Hi all,
Im first time user of MKL library and I thought a good place for me to get the hang of it is to replicate the results on this intel blog post:
Obviously I'm not using the same CPU so Im not expecting identical results. However I'm seeing negative scaling when multi-threading.
I build Caffe2 with MKL BLAS and OpenMP enabled. I'm using the same benchmark mentioned in the blog post: convnet_benchmark.py (https://github.com/pytorch/pytorch/blob/master/caffe2/python/convnet_benchmarks.py)

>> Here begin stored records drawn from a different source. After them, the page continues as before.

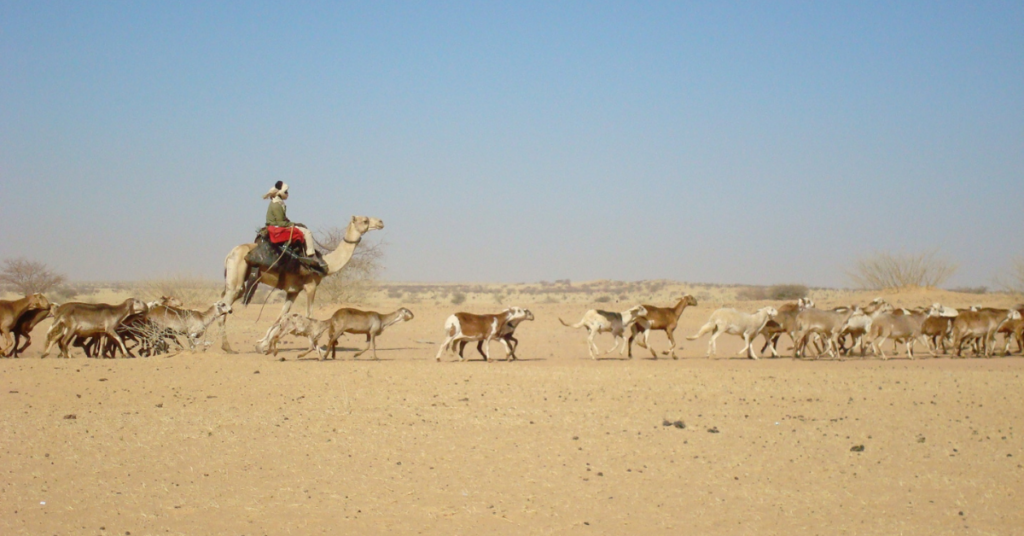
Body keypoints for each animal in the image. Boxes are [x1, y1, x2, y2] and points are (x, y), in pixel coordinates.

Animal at [219, 214, 385, 352]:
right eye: (365, 220)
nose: (380, 222)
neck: (326, 264)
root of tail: (229, 254)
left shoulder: (293, 291)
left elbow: (281, 316)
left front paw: (262, 344)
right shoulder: (311, 286)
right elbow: (309, 315)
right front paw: (316, 347)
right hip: (237, 278)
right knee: (223, 307)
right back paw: (227, 347)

Through various reading I found out that it's often best to set OMP_NUM_THREADS to 1 and MKL_NUM_THREADS to no more than the maximum number of physical cores. So I run the benchmark like so:
export MKL_NUM_THREADS="8" export OMP_NUM_THREADS="1" python convnet_benchmarks.py --batch_size 8 --model AlexNet --iterations 10 --warmup_iterations 1 --cpu
I use mpstat to monitor core usage and confirm that it's in fact running on multiple cores (and it is) and yet the performance drops, even if I run the benchmark on only 2 threads. It seems to me that there is a lot of overhead with using MKL_NUM_THREADS. Has anyone else ran into similar issues? I've noticed the topic of overhead come up here and there on the forms but it doesn't seem to be the same issue.